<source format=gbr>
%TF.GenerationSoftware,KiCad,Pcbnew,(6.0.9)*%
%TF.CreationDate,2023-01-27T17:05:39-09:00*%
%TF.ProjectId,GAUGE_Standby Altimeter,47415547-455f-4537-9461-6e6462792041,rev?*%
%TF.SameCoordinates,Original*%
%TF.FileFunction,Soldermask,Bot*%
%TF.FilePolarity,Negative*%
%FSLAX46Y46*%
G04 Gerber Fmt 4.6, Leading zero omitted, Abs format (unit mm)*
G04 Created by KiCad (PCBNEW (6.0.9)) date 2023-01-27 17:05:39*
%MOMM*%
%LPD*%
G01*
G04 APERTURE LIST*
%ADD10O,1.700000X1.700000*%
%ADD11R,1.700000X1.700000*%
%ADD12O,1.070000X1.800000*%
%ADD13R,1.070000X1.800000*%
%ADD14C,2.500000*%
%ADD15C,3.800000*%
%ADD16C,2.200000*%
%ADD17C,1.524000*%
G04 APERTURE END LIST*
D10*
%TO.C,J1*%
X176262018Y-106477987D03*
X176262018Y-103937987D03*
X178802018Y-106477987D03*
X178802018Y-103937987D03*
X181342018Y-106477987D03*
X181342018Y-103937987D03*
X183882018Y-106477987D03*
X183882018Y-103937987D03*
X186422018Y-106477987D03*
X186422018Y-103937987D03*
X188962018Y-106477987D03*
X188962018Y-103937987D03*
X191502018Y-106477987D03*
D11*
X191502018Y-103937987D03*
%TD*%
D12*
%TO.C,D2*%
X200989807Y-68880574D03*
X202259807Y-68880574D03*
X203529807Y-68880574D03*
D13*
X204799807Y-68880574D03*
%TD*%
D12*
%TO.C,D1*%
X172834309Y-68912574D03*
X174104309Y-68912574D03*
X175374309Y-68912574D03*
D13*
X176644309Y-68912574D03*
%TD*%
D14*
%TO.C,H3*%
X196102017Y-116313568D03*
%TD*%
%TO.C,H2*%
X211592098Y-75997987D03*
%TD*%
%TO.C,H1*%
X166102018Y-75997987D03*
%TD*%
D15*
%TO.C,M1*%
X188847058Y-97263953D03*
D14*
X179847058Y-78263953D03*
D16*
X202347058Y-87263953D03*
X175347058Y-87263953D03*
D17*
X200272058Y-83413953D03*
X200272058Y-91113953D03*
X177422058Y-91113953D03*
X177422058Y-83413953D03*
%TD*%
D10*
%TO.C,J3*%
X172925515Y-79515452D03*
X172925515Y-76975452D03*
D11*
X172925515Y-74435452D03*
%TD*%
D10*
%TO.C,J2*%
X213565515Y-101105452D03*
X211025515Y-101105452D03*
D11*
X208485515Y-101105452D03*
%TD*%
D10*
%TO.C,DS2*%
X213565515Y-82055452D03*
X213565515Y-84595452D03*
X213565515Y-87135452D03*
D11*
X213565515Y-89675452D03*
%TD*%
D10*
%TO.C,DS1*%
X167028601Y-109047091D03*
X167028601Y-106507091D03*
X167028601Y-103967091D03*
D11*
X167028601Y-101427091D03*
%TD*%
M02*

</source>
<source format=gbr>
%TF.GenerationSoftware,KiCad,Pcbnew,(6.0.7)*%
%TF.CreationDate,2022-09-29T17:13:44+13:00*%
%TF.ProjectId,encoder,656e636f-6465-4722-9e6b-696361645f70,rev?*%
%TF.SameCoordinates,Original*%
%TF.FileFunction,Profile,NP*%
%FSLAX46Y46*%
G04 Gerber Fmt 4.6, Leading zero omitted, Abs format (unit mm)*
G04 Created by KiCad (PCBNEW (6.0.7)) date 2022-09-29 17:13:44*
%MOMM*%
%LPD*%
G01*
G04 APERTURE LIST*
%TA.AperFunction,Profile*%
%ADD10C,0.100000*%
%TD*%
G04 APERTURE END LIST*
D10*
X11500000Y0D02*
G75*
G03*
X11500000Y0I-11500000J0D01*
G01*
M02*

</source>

==

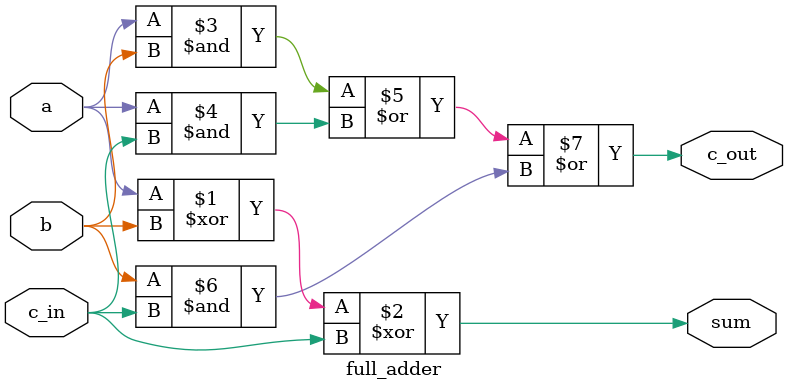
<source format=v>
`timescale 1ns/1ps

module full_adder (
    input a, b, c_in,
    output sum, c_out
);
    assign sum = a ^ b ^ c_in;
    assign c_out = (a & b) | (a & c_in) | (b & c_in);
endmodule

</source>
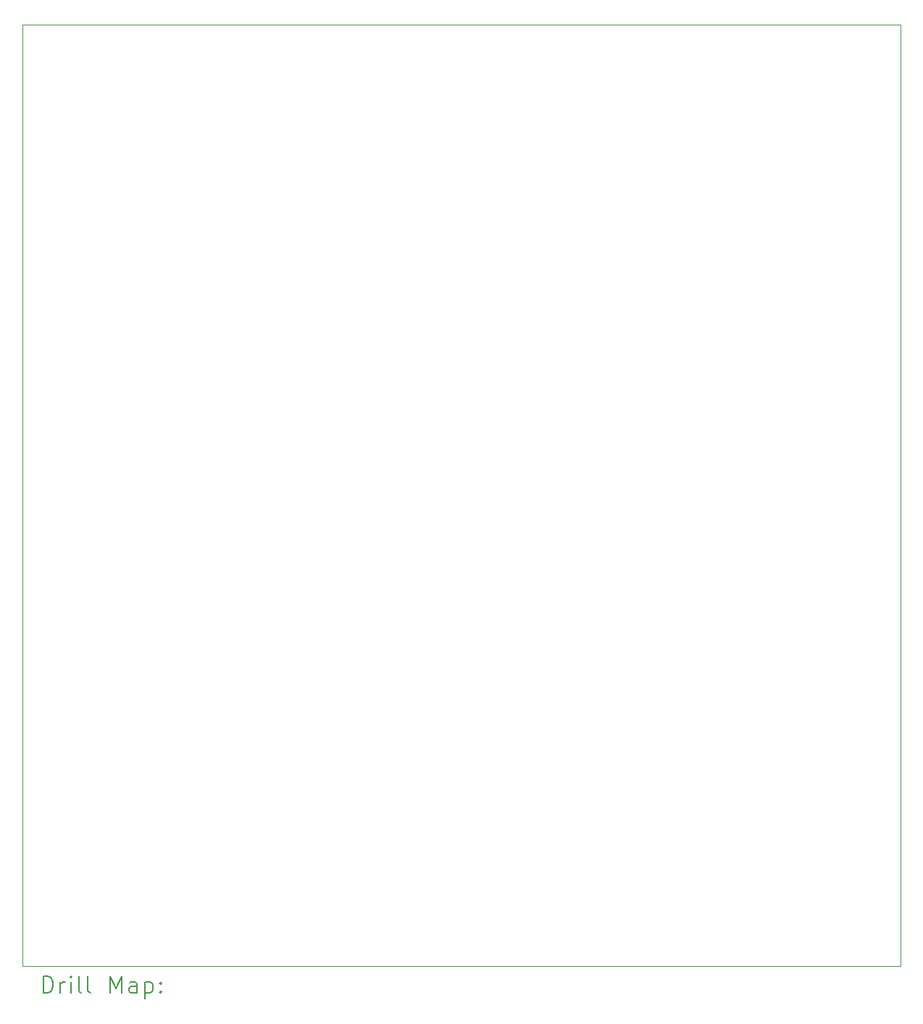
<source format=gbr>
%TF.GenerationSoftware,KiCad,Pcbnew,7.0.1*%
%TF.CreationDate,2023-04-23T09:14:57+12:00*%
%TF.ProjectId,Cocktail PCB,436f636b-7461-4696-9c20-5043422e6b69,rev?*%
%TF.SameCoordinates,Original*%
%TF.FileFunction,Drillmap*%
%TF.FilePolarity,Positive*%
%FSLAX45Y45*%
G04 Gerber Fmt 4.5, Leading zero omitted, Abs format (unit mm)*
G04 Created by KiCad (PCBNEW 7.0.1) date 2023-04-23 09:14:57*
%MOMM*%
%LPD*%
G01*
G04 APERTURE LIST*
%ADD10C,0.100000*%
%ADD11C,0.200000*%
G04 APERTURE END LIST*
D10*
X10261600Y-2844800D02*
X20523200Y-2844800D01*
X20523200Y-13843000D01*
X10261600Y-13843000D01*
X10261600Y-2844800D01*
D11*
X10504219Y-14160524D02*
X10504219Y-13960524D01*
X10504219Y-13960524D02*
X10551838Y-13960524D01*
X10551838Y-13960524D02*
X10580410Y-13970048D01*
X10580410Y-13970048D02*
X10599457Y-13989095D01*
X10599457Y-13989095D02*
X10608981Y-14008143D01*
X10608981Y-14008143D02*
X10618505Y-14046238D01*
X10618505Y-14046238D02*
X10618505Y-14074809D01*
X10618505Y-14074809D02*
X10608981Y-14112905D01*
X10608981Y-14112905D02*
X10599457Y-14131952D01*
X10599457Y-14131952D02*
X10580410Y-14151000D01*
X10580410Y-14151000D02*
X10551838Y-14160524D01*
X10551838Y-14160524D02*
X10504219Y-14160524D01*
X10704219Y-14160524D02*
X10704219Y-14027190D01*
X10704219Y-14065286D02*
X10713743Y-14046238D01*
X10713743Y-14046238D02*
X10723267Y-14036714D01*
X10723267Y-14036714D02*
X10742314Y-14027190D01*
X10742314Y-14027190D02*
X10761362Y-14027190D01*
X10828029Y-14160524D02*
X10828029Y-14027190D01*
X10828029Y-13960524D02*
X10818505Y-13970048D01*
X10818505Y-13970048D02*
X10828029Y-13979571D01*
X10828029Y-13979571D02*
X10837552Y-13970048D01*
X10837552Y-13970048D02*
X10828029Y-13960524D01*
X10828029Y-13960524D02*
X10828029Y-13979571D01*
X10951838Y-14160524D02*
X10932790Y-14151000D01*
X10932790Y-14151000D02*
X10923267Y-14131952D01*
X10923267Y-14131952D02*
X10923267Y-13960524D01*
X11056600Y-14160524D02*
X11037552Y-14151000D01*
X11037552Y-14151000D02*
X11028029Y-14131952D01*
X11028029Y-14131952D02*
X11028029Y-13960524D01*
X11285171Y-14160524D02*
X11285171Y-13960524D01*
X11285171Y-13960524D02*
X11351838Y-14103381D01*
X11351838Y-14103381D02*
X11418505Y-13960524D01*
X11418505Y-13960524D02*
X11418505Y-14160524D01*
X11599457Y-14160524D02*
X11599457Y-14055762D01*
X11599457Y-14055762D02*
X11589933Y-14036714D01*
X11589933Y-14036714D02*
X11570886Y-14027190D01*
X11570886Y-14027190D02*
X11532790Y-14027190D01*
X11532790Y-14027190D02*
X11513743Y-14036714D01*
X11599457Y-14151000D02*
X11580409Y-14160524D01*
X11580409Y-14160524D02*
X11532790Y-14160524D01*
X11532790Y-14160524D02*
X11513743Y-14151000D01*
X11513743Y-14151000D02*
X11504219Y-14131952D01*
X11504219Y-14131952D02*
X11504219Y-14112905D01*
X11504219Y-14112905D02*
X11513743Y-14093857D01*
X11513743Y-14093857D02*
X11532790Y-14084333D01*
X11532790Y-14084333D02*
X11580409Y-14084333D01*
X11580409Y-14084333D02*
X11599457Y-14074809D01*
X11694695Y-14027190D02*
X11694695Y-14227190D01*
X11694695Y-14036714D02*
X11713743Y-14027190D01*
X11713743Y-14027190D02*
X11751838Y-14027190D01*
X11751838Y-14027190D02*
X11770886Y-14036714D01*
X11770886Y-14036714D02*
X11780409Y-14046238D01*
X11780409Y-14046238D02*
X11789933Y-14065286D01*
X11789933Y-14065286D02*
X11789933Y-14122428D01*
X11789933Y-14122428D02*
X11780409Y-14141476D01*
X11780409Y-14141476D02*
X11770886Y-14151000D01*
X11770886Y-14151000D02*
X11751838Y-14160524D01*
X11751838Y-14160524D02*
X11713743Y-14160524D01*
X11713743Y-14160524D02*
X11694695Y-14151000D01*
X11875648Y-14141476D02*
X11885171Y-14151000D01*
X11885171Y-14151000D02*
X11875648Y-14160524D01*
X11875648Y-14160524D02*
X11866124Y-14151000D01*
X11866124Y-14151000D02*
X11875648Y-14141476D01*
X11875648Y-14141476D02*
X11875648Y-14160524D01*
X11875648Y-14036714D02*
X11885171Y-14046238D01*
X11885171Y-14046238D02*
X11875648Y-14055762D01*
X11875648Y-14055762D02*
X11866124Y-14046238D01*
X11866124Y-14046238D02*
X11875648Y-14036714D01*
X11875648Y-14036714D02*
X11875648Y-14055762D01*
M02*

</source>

> **ACTIVITY**: Within the material above, copy exactly the lines from the line that holds "X11713743Y-14027190D02*" up to and including the line that holds "X11780409Y-14141476D01*".

> **FINAL ANSWER**:
X11713743Y-14027190D02*
X11751838Y-14027190D01*
X11751838Y-14027190D02*
X11770886Y-14036714D01*
X11770886Y-14036714D02*
X11780409Y-14046238D01*
X11780409Y-14046238D02*
X11789933Y-14065286D01*
X11789933Y-14065286D02*
X11789933Y-14122428D01*
X11789933Y-14122428D02*
X11780409Y-14141476D01*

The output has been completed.